Sans personne capable de cadrer les usages, paramétrer Copilot Studio et gérer les droits, vous risquez un déploiement brouillon, coûteux et peu utilisé.

6. Limites, risques et angles morts

Plusieurs points appellent à la prudence :

Dépendance forte à l’écosystème Microsoft

Sécurité, conformité, connecteurs, orchestration : tout repose sur la plate-forme Microsoft (M365, Azure, AI Foundry, MCP). Cela peut être un atout (cohérence) ou un risque (verrouillage fournisseur).

Complexité opérationnelle

Orchestrer plusieurs agents, même « sans code », nécessite :

– de comprendre vos processus métiers en détail,
– de définir qui fait quoi, dans quel ordre, avec quelles données,
– de maintenir ces scénarios dans le temps (changements d’organisation, nouvelles offres, nouvelles règles).

Coûts cachés

Au-delà des licences, il faut intégrer :

– le temps de paramétrage et de tuning,
– la maintenance des connecteurs et des accès,
– la formation des utilisateurs,
– la supervision des résultats (qualité, dérives, erreurs).

Performance réelle encore floue

Plusieurs points restent peu documentés :

– la performance des agents multi-tâches sur des cas hétérogènes,
– la disponibilité des connecteurs dans tous les pays/secteurs,
– le coût total de possession sur 2–3 ans.

Risque d’“IA-washing” des processus

Risque fréquent : on colle des agents sur des tâches simples ou mal définies, sans vrai bénéfice, simplement parce que la fonctionnalité existe. On crée alors des « gadgets IA » plutôt que des gains productifs mesurables.

7. Lecture stratégique : que doit faire un dirigeant de TPE/PME ?

En l’état, la bonne approche n’est ni l’ignorance complète, ni le déploiement massif. Elle se situe entre surveillance active et tests ciblés.

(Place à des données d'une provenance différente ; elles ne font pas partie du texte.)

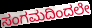
ಸಂಗಮದಿಂದಲೇ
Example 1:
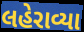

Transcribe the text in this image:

લહેરાવ્યા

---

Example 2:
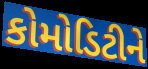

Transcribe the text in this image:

કોમોડિટીને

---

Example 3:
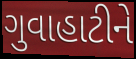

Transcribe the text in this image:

ગુવાહાટીને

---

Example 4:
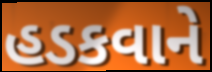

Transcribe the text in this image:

હડકવાને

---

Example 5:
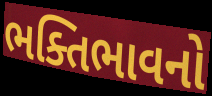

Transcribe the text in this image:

ભક્તિભાવનો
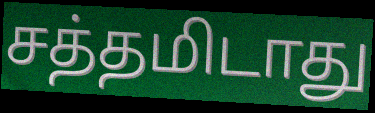
சத்தமிடாது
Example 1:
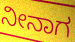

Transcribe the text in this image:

ನೀನಾಗ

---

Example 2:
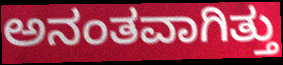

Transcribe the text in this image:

ಅನಂತವಾಗಿತ್ತು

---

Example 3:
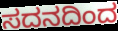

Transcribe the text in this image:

ಸದನದಿಂದ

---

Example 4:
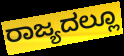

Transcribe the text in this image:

ರಾಜ್ಯದಲ್ಲೂ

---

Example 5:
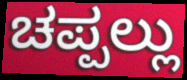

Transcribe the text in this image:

ಚಪ್ಪಲ್ಲು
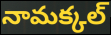
నామక్కల్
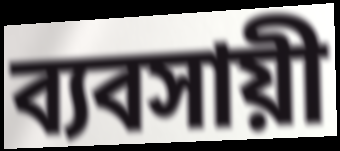
ব্যবসায়ী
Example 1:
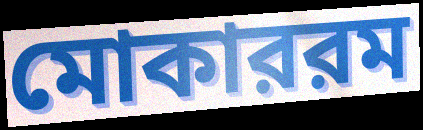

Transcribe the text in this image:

মোকাররম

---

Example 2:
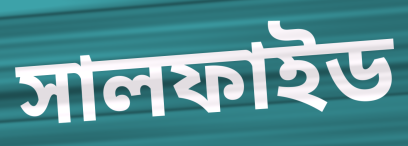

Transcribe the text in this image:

সালফাইড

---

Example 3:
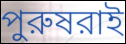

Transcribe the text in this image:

পুরুষরাই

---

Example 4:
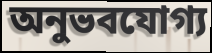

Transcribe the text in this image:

অনুভবযোগ্য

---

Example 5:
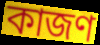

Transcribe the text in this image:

কাজণ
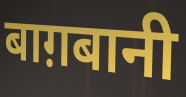
बाग़बानी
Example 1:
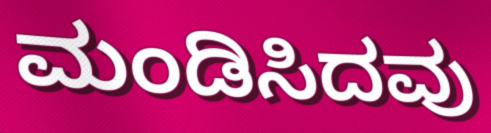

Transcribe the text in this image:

ಮಂಡಿಸಿದವು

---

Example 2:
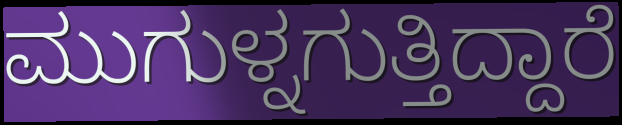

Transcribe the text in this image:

ಮುಗುಳ್ನಗುತ್ತಿದ್ದಾರೆ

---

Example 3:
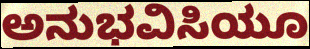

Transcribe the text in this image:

ಅನುಭವಿಸಿಯೂ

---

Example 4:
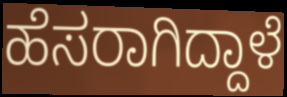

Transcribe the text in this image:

ಹೆಸರಾಗಿದ್ದಾಳೆ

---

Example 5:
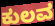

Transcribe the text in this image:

ಕುಲವ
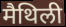
मैथिली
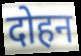
दोहन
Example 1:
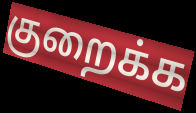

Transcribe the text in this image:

குறைக்க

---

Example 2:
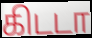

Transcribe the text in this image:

கிடடா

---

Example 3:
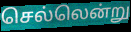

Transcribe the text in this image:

செல்லென்று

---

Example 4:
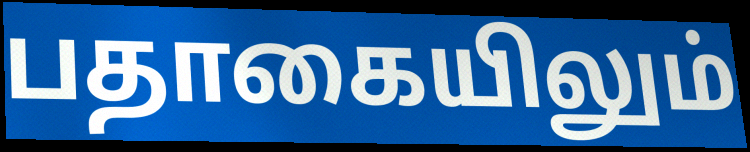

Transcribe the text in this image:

பதாகையிலும்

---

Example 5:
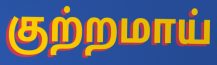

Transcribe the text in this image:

குற்றமாய்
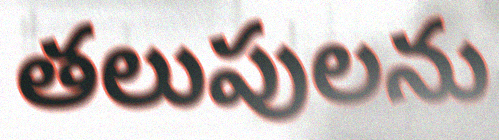
తలుపులను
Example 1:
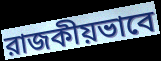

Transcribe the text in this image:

রাজকীয়ভাবে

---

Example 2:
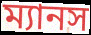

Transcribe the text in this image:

ম্যানস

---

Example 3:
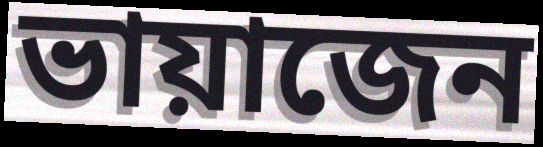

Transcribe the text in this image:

ভায়াজেন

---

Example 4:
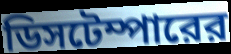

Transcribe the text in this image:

ডিসটেম্পারের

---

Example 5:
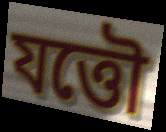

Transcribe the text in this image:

যত্তৌ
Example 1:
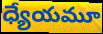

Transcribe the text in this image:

ధ్యేయమూ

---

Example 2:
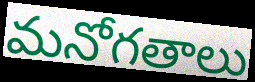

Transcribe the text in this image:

మనోగతాలు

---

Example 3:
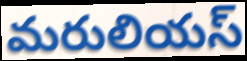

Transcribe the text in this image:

మరులియస్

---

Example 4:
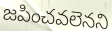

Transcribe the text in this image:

జపించవలెనని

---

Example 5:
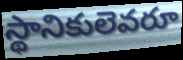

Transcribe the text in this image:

స్థానికులెవరూ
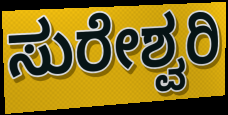
ಸುರೇಶ್ವರಿ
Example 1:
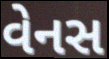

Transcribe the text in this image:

વેનસ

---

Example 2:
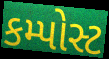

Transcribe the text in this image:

કમ્પોસ્ટ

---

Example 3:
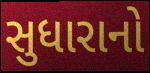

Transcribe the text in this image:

સુધારાનો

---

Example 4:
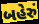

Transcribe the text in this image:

બહેરું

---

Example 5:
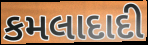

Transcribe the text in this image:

કમલાદાદી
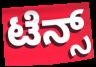
ಟೆನ್ಸ್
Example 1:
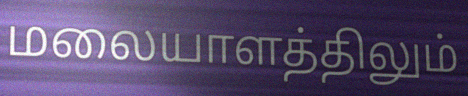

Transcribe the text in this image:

மலையாளத்திலும்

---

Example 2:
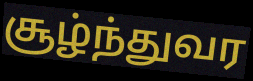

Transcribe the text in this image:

சூழ்ந்துவர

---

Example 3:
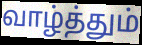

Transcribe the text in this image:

வாழ்த்தும்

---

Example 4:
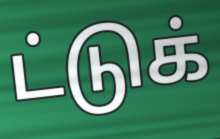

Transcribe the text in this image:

ட்டுக்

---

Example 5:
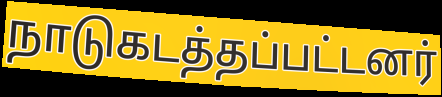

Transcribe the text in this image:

நாடுகடத்தப்பட்டனர்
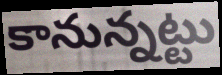
కానున్నట్టు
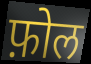
फ़ोल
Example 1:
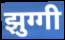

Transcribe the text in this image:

झुग्गी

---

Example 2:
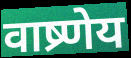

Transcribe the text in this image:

वाष्र्णेय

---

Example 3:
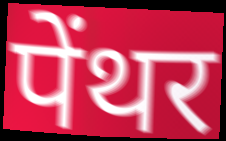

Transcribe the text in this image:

पेंथर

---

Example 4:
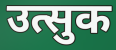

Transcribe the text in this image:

उत्सुक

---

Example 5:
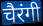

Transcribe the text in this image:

On peut distinguer trois niveaux de recommandation :

1) Si vous êtes peu ou pas investi dans Microsoft 365 / Azure

Position : ignorer pour l’instant

Concentrez-vous sur des usages IA plus simples et directement reliés à vos outils actuels (CRM, ERP, helpdesk, etc.). Ces annonces ne justifient pas à elles seules une migration vers Microsoft.

2) Si vous utilisez déjà Microsoft 365 mais sans structure SI forte

Position : surveiller, sans se précipiter

– Restez informé des évolutions de Copilot, mais ne lancez pas de gros projets multi-agents.
– Expérimentez éventuellement un usage simple de Copilot (assistants individuels) avant de parler d’agents orchestrés.
– Profitez-en pour cartographier vos processus clés : où sont les vraies frictions ? quelles données sont nécessaires ? qui est responsable de quoi ?

Pour organiser cette veille et ces choix de manière structurée, voir Structurer sa veille IA pour des décisions business en PME.

3) Si vous êtes une PME structurée, très intégrée à Microsoft

Position : tester de manière contrôlée, sur 1 à 3 scénarios précis

Par exemple :

Onboarding de nouveaux employés
Agents RH + IT + manager qui gèrent documents, accès, planning de formation, FAQ.

Support client de premier niveau avec escalade
Agent de tri des demandes, agent FAQ métier, agent d’escalade vers l’équipe compétente.

Gestion coordonnée de campagnes marketing
Planification, production de contenus, suivi des retours, coordination avec les commerciaux.

Conditions de réussite :

– Définir dès le départ 2 ou 3 indicateurs de succès (temps gagné, taux de résolution au premier contact, réduction des erreurs, satisfaction interne/clients).
– Limiter le périmètre à un ou deux départements pilotes.
– Mettre un référent métier + un référent SI/data sur le projet.
– Prévoir un point de revue à 3–6 mois : continuation, ajustement, ou arrêt.

8. Conclusion : prioriser la clarté, pas l’effet de mode

Copilot Wave 2 et l’orchestration multi-agents s’inscrivent dans une stratégie claire de Microsoft : faire de son écosystème la colonne vertébrale de l’IA en entreprise.

Pour une TPE/PME, l’enjeu n’est pas de suivre la cadence des annonces, mais de répondre à une question simple : où l’automatisation par agents pourrait-elle réellement simplifier un processus mesurable, avec des données fiables et des équipes prêtes à l’utiliser ?

Tant que cette réponse n’est pas claire, ces nouveautés doivent rester au stade de la surveillance ou de tests très encadrés, pas d’un déploiement massif.

Dans l’IA comme ailleurs, ce n’est pas l’outil qui fait le ROI, c’est la qualité du problème que l’on choisit de traiter.